[Document text]
Senate, House At Odds Over Disability Program
More than 18,000 disabled people who live on $339 a month from the state’s General Assistance-Unemployable program could see their monthly grant reduced to $50 starting in September under a bill amended last week in the state Senate.
In place of the $339 grant, the amended Security Lifeline Act – Second Substitute House Bill 2782, which is currently awaiting a vote by the Senate Ways & Means Committee – would provide a housing voucher to pay for a person’s rent, with the $50 stipend and food stamps expected to cover other household needs.
That’s one component of a striker amendment made to the bill Feb. 25 by Sen. Jim Hargrove (D-Hoquiam) and approved by the Senate Human Services & Corrections Committee, which he chairs.
Among others, Hargrove’s amendment would require GAU recipients — people who cannot work due to a temporary disability and are often homeless — to participate in a housing program or use a voucher. If they don’t, they would not get the $50 stipend. Recipients who do not participate in drug and alcohol treatment or a vocational rehabilitation program recommended by GAU’s administrator, the Department of Social and Health Services, would also lose the $50. All recipients, however, would still receive the medical coverage offered by the $188 million program, which the state pays for from its general fund without any federal matching funds.
The bill maintains proposals made by its House sponsor, Rep. Mary Lou Dickerson (D-Seattle), to rename GAU the Disability Lifeline and speed up the process of helping eligible recipients apply for federal disability benefits. But the original legislation would have left the monthly $339 grant intact, except for those participating in a housing pilot that was replaced by Hargrove’s amendment.
The amendment mirrors a $90 million cut to the program that the Senate approved over the weekend in its operating budget. More than $55 million of those savings are expected to come as 5,400 people are cut off GAU medical coverage by a new benefit limit that the Senate sets of 12 months in any two-year period — something that would also start in September, a DSHS official says, and immediately drop those at or past the limit.
Hargrove is trying to help the homeless and make the most of limited resources, housing advocates say, by turning GAU’s cash grant into a direct housing benefit — a concept similar to a San Francisco program called Care Not Cash that provides rooms to its participants.
But the problem, says Rachael Myers, executive director of the Washington Low Income Housing Alliance, is that there aren’t enough homeless housing programs and very little market-rate housing to be had in the state for $339 a month. In its capital budget, the House has proposed setting aside $5 million of the $100 million it has allocated for the state’s Housing Trust Fund to develop housing for GAU recipients, but without a lot more resources, Myers says, people cannot be housed for $339 a month.
“You can’t require housing, because it doesn’t exist,” she says. “I’ve heard someone describe the thinking in the Senate as magical thinking – you can’t expect a better outcome from this program without putting significantly greater resources into it.”
Dickerson has strong backing on full GAU funding from House Speaker Frank Chopp (D-Seattle) and says she’s meeting and will continue to meet with Hargrove to work on aligning their versions of the Security Lifeline bill. But, with the legislative session scheduled to end March 11, funding for program could come down to a last-minute budget battle on the floor.




Comments
By Fat-tailed on March 3rd, 2010 at 8:19 am
Nice piece and good summary of the debate.
By JP on March 9th, 2010 at 11:37 am
Cutting the money down without proper housing programs in place is only going to find more people homeless and hurting. Not every landlord is going to accept some housing voucher, especially if they have to cash it special or anything like that. This sounds like a bill that shepherds the homeless right into more problems and gives the illusion that we provide housing solutions. I was a GAU recipient at one time. I needed every little bit of that $339.
I commend forward thinking, but not something that further separates society.
Will there be more housing programs?
Will Social Security help hurry the waiting list?
Will the people suddenly cut off of their medical even know what happened?
[/Document text]
* **Required work**: From the article on the state disability program, reproduce word for word the stretch from "Senate, House At" through "which he chairs.".
[Supplied entries]
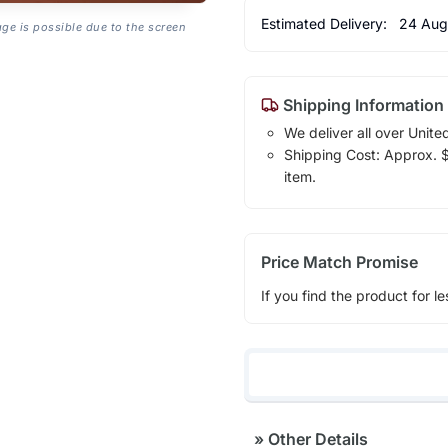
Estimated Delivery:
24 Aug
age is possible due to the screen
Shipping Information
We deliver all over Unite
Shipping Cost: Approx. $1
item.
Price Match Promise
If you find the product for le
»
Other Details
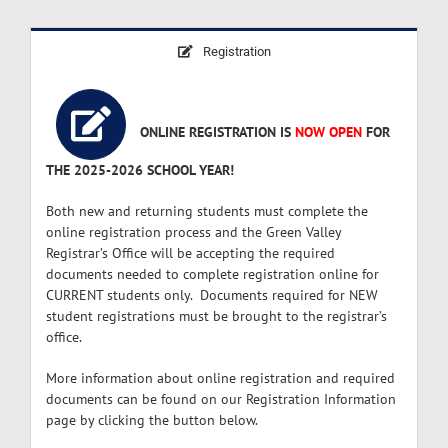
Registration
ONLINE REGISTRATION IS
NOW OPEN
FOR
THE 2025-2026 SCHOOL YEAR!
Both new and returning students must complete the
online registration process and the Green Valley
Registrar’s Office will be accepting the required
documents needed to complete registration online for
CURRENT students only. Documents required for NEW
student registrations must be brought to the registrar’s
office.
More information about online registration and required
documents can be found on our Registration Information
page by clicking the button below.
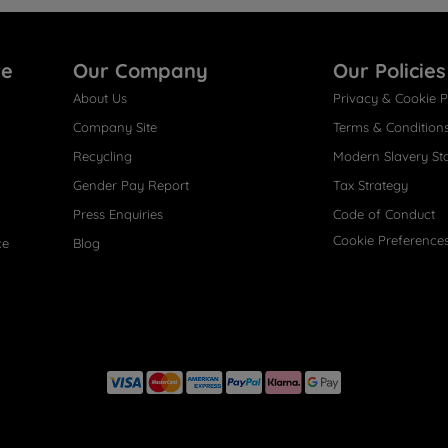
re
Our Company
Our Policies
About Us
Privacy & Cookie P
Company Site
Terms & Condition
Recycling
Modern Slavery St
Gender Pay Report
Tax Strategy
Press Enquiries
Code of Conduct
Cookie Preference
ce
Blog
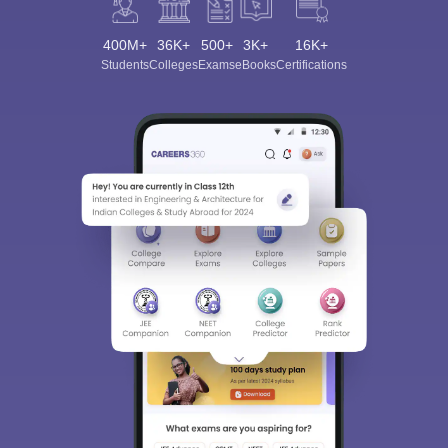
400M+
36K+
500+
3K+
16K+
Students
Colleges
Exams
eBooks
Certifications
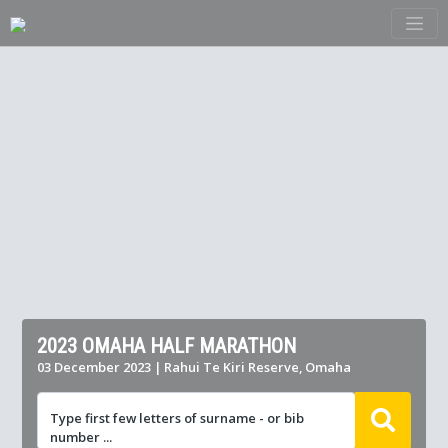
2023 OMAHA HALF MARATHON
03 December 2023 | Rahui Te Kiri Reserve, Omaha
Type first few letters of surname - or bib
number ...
[/Supplied entries]
[Supplied entries]
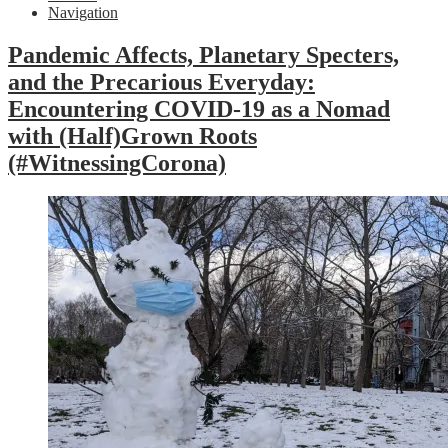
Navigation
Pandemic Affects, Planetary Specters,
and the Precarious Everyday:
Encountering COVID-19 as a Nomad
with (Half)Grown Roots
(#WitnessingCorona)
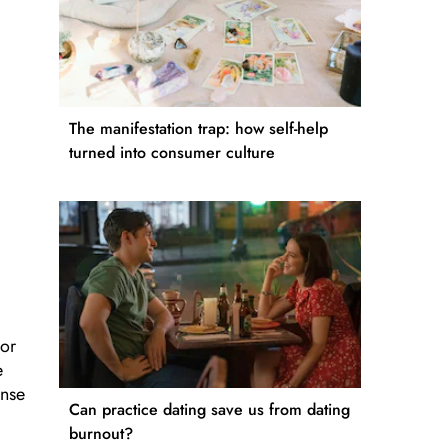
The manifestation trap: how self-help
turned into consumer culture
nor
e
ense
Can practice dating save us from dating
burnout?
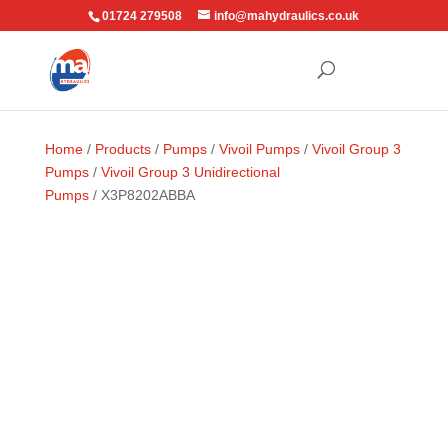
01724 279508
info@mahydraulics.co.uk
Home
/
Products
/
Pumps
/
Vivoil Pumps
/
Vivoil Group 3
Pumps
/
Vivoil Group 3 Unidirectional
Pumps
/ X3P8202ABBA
[/Supplied entries]
[Supplied entries]
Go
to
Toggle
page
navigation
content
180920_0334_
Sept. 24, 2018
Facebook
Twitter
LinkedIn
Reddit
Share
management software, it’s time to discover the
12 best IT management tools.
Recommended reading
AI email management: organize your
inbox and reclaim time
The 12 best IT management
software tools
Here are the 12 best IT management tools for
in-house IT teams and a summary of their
[/Supplied entries]
* **Written answer**:
Senate, House At Odds Over Disability Program
More than 18,000 disabled people who live on $339 a month from the state’s General Assistance-Unemployable program could see their monthly grant reduced to $50 starting in September under a bill amended last week in the state Senate.
In place of the $339 grant, the amended Security Lifeline Act – Second Substitute House Bill 2782, which is currently awaiting a vote by the Senate Ways & Means Committee – would provide a housing voucher to pay for a person’s rent, with the $50 stipend and food stamps expected to cover other household needs.
That’s one component of a striker amendment made to the bill Feb. 25 by Sen. Jim Hargrove (D-Hoquiam) and approved by the Senate Human Services & Corrections Committee, which he chairs.